# my sis



## Kamil G.

How do I say in Turkish 
Thank you my little sister... the reason I do look this way because your sister.

Thank you


----------



## Rallino

Kamil G. said:


> ... the reason I do look this way because your sister.



What does that mean?


----------



## Kamil G.

My sister in law send me a message on one my PIC and did say handsome enişte ... I wanna answer her.


----------



## Rallino

All right, I'm not sure if I got it right. 

You want to say that you look that way because of her sister (your wife). ?

Sister in law in Turkish is: *Baldız*. But no one would say it in this sentence. Just use her name, or use *canım*.
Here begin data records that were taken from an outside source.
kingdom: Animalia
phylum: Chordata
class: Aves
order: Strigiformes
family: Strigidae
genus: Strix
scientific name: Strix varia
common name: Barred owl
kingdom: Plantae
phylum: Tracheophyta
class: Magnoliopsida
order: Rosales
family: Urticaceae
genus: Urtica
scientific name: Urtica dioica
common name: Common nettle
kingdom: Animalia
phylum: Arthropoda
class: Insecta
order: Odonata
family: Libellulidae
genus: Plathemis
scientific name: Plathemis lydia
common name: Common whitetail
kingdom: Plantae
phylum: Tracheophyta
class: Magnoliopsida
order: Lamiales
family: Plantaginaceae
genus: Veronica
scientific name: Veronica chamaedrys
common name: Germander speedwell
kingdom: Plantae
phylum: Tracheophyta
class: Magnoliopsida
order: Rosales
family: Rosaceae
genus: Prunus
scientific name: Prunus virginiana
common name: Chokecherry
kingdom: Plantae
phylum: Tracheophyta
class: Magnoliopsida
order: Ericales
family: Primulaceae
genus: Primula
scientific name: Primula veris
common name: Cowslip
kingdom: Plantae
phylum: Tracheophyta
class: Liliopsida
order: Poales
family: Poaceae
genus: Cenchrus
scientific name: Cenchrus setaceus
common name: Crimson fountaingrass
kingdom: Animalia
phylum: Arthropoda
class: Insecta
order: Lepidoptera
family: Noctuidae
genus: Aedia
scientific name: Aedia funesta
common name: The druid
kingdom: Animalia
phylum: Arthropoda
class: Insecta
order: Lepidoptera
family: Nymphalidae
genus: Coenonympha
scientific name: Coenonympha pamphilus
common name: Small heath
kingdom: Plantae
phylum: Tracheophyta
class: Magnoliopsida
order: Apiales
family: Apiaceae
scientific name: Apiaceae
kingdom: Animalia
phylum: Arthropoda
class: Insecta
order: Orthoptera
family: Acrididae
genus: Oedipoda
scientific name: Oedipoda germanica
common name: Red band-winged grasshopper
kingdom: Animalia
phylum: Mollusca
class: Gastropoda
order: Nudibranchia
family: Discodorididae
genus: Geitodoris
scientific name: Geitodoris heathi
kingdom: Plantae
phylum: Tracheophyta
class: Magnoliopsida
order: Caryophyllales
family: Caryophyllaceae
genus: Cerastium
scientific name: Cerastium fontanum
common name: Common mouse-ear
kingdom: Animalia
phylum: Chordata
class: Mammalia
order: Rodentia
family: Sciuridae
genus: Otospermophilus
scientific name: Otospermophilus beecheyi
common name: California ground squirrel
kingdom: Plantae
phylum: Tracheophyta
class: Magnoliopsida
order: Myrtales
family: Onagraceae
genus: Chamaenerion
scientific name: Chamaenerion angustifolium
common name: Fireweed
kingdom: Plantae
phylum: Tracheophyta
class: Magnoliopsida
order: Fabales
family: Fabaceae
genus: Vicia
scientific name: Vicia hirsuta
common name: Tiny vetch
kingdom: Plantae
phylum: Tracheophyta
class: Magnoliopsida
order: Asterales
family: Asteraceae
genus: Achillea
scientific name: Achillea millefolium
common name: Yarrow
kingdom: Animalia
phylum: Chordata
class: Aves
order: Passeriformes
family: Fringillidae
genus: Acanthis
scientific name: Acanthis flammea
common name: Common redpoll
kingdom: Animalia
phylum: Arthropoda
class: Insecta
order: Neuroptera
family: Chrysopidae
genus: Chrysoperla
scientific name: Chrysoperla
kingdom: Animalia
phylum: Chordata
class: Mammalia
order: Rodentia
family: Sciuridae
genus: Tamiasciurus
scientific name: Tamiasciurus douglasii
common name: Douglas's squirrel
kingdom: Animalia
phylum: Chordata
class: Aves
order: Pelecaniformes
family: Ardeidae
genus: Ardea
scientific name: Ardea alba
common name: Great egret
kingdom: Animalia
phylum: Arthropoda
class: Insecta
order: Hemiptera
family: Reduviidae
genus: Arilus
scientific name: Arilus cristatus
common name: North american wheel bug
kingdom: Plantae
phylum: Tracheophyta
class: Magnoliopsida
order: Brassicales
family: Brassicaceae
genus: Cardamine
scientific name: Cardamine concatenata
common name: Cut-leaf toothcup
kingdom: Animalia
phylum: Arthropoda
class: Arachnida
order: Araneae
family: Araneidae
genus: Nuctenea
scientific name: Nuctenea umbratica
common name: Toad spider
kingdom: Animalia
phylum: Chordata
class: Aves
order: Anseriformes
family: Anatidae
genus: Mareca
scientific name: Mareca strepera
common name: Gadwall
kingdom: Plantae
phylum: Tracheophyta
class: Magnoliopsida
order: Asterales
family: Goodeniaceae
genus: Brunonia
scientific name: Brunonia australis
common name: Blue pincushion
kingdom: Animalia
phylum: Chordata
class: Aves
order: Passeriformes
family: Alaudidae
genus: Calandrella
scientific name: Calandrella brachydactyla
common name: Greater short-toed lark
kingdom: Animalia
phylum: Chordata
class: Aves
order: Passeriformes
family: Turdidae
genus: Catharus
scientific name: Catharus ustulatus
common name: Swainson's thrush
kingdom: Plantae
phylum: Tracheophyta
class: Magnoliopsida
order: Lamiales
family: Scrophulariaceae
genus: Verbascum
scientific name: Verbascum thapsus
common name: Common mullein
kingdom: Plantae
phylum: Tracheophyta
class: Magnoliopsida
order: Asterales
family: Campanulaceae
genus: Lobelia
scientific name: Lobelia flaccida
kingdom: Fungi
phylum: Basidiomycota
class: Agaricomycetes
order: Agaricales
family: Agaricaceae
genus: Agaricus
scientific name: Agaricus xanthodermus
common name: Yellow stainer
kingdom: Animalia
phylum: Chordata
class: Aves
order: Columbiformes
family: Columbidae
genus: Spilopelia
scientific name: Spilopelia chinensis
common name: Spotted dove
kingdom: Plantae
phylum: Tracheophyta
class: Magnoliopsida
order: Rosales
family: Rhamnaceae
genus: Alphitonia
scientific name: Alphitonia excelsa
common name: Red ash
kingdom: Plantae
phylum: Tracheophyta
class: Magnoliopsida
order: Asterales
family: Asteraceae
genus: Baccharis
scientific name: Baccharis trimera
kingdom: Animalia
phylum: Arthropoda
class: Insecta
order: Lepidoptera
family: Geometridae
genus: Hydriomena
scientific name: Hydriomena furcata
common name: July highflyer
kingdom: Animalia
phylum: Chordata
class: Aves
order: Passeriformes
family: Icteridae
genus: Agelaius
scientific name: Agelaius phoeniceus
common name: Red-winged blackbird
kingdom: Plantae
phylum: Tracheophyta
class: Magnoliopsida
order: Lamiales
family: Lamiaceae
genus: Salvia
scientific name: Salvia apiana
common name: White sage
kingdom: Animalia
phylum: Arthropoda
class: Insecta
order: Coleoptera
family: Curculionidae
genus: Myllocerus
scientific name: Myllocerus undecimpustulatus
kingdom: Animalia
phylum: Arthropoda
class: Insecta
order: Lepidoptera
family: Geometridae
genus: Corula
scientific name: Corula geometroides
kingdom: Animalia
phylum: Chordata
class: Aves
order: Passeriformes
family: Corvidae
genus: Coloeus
Teşekkür ederim canım....Kardeşin sayesinde bu kadar yakışıklıyım.


----------



## Kamil G.

I like the sound .... but what is it mean ?


----------



## Rallino

It means: Thank you dear...I am handsome thanks to you sister.


----------



## Kamil G.

Can I say just
thank you my little sister.


----------



## Rallino

You can...But It does sound really unnatural, but here you go:

Teşekkür ederim kardeşim.


----------



## Kamil G.

Tank you =)


----------



## er targyn

Is there no word like sinil?


----------



## yavuzotar

No, there is no word like "sinil" in Turkish.


----------